Şule Kirişci

Depremde barınma ihtiyacı

Şule Kirişci

İnsanın üç temel ihtiyacı barınma, giyinme ve beslenmedir.

Bunlardan barınma ve gıda ihtiyacının karşılanması depremde en önemli konuların başında gelmektedir. 6 Şubat Kahramanmaraş depreminde bu sorunun çözümüne yönelik devlet, STK ve halkın çabaları olsa da hali hazırda özellikle barınma sorunu çözülememiştir. Depremden etkilenen alanın büyüklüğü ve buna bağlı insan sayısının fazla olması mazeret olmamalıdır! 

Türkiye’nin AFAD tarafından hazırlanan afet müdahale planına göre, depremden mağdur olan insanlar, barınma konusunda ilk 15 gün çadırda, sonra konteyner kentlerde, sonrada konutlarda kalacak. Uygulama kısmen sağlandı. Depremin üzerinden geçen süre 40 günü aştı. Fakat henüz büyük çoğunluk çadırlarda hayatını sürdürmeye çalışıyor. Konteynerlerde kalan kişi sayısı henüz çok az.

Çadır ilk başta çözüm gibi görülse de, aslında çözüm değil. Belki keyfe keder bir ormanda kurduğunuz çadırda bir-iki gece kalınabilir. Fakat uzun süre bir çadırda yaşamanın zorluğu ortada.
+++
Depremde barınma ihtiyacını anlatan yukarıdaki metni, tek bir harfini değiştirmeden baştan sona alıntılayın.

-- Bir koleksiyondan alınan veriler --
+++
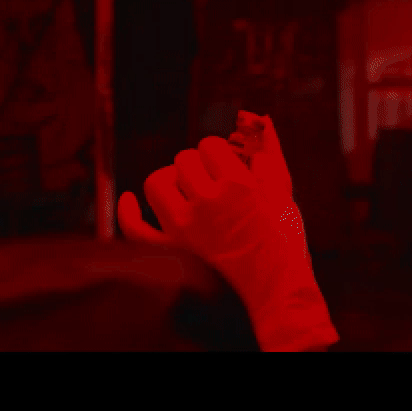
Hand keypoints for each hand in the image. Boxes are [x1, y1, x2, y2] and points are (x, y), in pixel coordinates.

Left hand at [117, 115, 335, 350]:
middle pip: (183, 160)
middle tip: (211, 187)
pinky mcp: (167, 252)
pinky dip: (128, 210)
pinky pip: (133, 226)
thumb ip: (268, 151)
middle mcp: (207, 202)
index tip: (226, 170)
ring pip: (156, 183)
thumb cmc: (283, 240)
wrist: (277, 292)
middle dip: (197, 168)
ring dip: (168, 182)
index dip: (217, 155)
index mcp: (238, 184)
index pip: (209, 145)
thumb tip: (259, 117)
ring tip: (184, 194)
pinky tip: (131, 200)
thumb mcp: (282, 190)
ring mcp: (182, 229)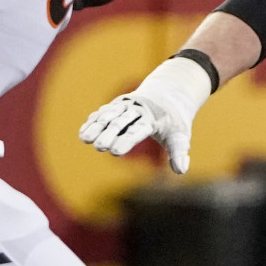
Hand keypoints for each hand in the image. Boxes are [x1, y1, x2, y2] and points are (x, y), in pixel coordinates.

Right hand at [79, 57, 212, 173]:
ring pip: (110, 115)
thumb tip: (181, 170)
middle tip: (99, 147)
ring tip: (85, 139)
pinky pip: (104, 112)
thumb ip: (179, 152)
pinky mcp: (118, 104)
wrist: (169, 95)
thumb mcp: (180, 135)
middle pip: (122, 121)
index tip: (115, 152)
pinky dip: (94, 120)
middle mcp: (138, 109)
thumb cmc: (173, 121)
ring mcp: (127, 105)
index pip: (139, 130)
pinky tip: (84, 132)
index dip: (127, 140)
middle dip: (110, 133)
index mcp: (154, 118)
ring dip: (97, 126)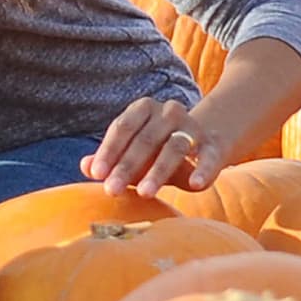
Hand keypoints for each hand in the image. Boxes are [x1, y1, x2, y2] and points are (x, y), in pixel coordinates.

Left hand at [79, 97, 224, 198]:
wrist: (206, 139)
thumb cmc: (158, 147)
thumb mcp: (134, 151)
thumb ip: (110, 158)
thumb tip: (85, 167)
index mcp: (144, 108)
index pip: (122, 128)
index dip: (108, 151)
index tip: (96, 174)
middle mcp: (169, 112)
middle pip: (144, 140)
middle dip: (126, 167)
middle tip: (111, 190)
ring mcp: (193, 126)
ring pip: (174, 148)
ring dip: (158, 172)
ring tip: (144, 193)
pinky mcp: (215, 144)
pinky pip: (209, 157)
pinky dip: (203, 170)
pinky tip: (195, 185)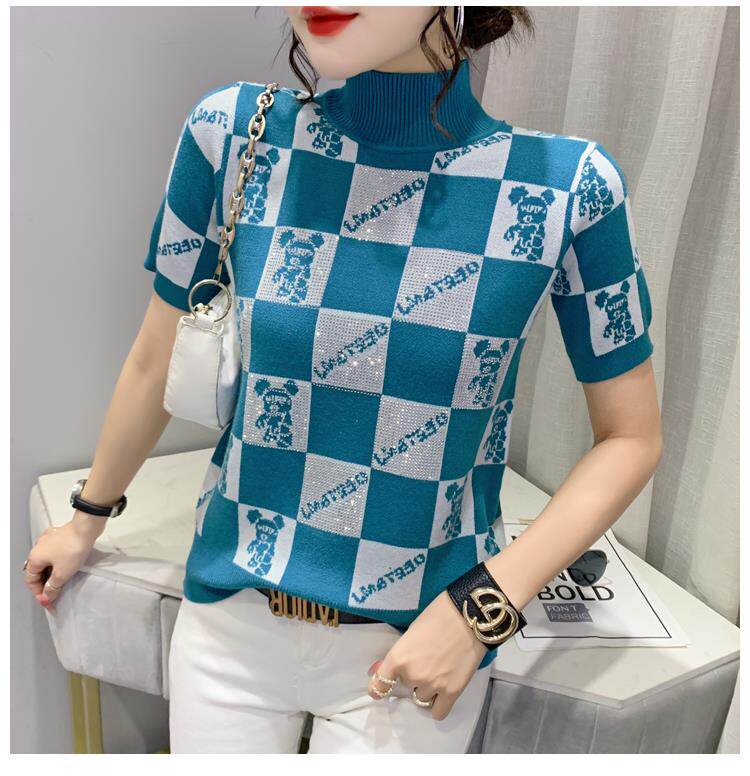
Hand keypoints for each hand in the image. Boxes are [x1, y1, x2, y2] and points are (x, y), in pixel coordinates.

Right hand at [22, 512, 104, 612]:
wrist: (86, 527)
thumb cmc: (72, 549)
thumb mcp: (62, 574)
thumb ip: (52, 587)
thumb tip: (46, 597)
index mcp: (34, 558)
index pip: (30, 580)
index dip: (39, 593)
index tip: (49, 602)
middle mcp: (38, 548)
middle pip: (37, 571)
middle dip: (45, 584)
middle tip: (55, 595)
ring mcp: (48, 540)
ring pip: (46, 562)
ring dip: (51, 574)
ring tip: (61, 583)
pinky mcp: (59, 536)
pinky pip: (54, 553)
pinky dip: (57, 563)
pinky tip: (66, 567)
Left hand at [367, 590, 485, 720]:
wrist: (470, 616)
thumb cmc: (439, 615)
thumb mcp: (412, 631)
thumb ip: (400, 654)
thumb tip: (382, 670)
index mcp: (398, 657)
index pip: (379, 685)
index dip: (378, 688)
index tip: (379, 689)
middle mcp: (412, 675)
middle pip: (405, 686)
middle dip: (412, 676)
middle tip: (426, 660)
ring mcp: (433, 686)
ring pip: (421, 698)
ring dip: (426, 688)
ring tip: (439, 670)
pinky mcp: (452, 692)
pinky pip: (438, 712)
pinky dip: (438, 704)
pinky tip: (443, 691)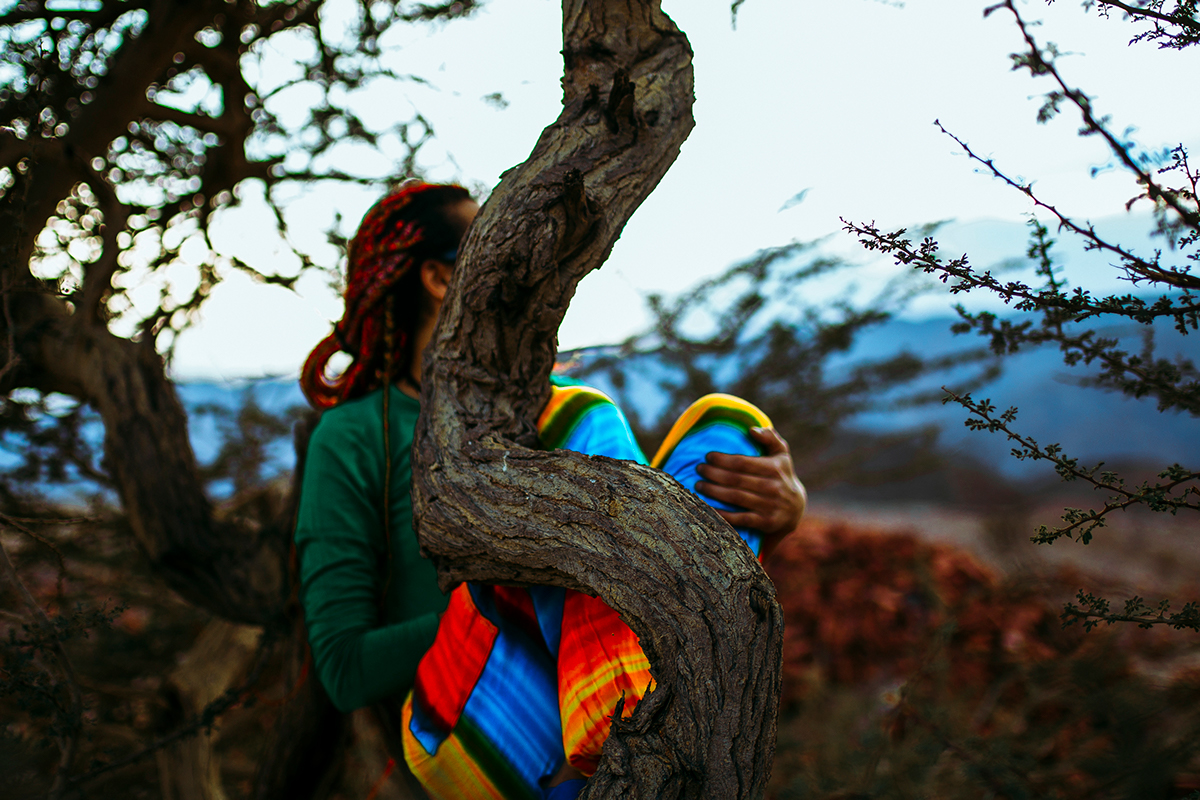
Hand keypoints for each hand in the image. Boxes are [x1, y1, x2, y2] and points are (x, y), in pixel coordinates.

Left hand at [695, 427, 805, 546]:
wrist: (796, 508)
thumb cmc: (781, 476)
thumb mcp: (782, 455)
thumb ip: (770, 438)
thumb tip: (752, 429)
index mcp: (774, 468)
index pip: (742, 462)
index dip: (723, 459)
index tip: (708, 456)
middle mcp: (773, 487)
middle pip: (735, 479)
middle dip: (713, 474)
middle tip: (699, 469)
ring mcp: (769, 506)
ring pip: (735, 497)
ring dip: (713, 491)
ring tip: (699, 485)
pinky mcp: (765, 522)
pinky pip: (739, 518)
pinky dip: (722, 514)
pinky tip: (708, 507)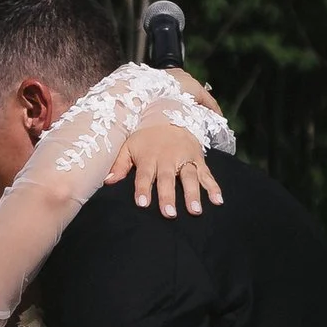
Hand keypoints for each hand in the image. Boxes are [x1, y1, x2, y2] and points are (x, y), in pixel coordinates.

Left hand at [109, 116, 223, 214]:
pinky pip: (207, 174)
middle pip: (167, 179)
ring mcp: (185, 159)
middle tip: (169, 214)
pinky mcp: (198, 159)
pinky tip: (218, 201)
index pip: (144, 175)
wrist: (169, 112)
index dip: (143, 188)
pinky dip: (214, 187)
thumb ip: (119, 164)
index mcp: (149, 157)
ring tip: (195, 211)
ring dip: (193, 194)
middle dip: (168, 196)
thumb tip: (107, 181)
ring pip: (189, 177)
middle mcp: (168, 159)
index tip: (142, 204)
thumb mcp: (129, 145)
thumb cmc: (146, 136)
+++
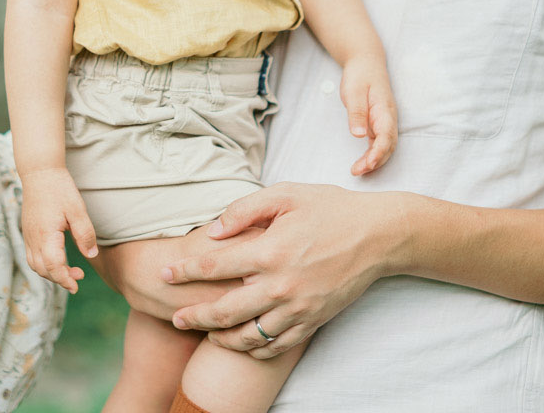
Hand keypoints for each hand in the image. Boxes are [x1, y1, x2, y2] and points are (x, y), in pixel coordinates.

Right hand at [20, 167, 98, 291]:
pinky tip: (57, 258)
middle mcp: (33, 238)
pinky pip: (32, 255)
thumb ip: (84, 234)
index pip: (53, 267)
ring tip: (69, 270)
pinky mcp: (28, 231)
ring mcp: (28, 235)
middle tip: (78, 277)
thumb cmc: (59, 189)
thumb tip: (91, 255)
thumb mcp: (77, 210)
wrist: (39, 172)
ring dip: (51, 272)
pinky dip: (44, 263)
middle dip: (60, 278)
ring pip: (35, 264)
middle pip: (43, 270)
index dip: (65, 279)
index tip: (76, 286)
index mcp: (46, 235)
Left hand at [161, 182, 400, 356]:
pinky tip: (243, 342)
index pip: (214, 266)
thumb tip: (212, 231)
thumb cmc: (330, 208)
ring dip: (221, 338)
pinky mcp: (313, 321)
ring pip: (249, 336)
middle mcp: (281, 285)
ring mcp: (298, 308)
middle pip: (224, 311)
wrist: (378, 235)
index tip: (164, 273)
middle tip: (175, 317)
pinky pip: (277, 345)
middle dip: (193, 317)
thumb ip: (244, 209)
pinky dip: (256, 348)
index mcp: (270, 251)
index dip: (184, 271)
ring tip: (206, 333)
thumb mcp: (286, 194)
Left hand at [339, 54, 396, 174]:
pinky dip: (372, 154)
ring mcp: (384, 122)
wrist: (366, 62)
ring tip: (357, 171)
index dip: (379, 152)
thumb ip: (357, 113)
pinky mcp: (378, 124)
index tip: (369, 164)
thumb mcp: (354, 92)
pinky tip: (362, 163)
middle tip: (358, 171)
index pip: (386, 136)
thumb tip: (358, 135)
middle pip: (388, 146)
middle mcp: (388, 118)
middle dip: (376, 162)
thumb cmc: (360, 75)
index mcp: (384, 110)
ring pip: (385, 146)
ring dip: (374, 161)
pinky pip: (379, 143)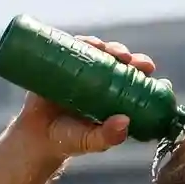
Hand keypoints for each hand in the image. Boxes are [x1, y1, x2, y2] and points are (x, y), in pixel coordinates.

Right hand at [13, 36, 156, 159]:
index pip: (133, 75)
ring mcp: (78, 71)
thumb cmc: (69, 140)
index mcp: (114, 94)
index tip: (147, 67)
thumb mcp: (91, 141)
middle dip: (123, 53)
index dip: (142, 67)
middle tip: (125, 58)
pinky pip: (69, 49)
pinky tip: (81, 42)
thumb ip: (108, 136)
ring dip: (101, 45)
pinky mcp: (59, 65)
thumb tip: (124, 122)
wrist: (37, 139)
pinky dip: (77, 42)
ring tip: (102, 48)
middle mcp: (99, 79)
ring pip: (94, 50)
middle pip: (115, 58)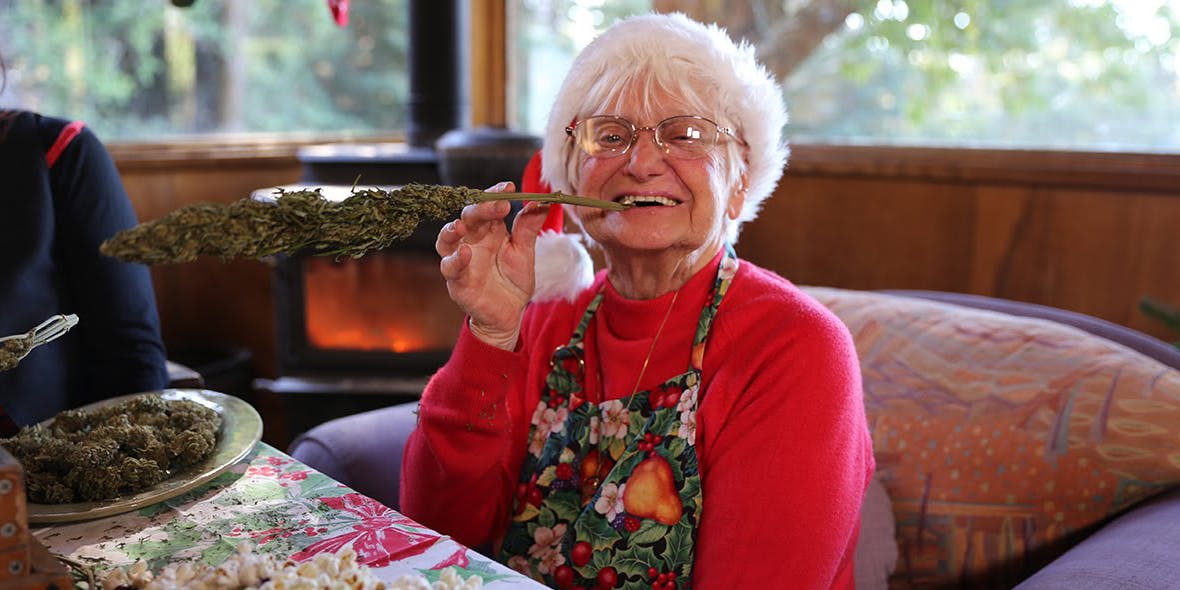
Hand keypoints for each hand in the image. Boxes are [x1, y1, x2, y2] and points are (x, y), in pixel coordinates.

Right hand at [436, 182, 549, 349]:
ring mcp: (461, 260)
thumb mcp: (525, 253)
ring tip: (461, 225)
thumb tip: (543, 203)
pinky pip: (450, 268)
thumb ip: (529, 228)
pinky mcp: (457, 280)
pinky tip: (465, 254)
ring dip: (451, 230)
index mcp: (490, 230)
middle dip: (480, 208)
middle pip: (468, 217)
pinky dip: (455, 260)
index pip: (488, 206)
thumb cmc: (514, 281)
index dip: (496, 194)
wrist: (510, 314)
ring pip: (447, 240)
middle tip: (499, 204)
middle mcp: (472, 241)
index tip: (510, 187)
+++
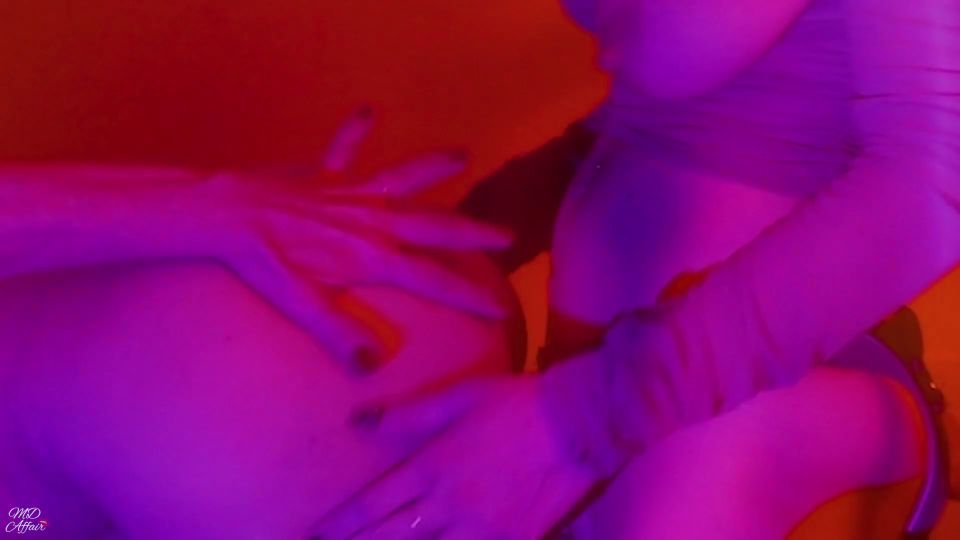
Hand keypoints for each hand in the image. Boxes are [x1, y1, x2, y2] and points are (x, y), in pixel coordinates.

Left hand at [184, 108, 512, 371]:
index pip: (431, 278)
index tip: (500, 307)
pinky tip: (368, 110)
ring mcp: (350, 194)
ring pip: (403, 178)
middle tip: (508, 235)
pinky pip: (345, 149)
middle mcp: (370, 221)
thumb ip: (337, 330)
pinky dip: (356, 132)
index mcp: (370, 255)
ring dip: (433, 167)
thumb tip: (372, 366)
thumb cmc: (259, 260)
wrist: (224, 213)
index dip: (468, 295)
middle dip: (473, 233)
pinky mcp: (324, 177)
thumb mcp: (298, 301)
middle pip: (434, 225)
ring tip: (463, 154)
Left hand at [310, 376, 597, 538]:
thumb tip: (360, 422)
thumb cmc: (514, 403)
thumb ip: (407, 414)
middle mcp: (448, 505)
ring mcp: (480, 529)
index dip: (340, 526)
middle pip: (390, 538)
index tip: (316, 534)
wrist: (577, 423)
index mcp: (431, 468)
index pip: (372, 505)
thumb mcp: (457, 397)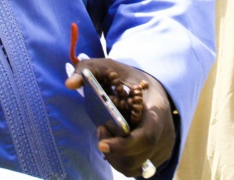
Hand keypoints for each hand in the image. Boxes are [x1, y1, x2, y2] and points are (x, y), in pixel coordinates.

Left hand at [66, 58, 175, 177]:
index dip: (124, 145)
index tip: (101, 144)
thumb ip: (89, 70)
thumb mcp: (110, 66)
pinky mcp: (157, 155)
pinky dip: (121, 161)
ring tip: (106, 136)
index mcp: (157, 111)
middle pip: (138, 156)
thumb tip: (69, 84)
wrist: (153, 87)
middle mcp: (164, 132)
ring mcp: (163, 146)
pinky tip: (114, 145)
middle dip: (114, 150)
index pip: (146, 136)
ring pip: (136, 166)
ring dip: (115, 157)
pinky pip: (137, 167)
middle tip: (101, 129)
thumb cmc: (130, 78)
+++
-- Alıştırma yanıtı --
Şule Kirişci

Depremde barınma ihtiyacı

Şule Kirişci

İnsanın üç temel ihtiyacı barınma, giyinme ve beslenmedir.

Bunlardan barınma ve gıda ihtiyacının karşılanması depremde en önemli konuların başında gelmektedir. 6 Şubat Kahramanmaraş depreminde bu sorunun çözümüne yönelik devlet, STK ve halkın çabaları olsa da hali hazırda özellikle barınma sorunu çözülememiştir. Depremden etkilenen alanın büyüklüğü ve buna bağlı insan sayısının fazla olması mazeret olmamalıdır! 

Türkiye’nin AFAD tarafından hazırlanan afet müdahale planına göre, depremden mağdur olan insanlar, barınma konusunda ilk 15 gün çadırda, sonra konteyner kentlerde, sonrada konutlarda kalacak. Uygulama kısmen sağlandı. Depremin üzerinden geçen süre 40 günü aştı. Fakat henüz büyük çoğunluk çadırlarda hayatını sürdürmeye çalışıyor. Konteynerlerde kalan kişi sayısı henüz çok az.

Çadır ilk başta çözüm gibi görülse de, aslında çözüm değil. Belki keyfe keder bir ormanda kurduğunuz çadırda bir-iki gece kalınabilir. Fakat uzun süre bir çadırda yaşamanın zorluğu ortada.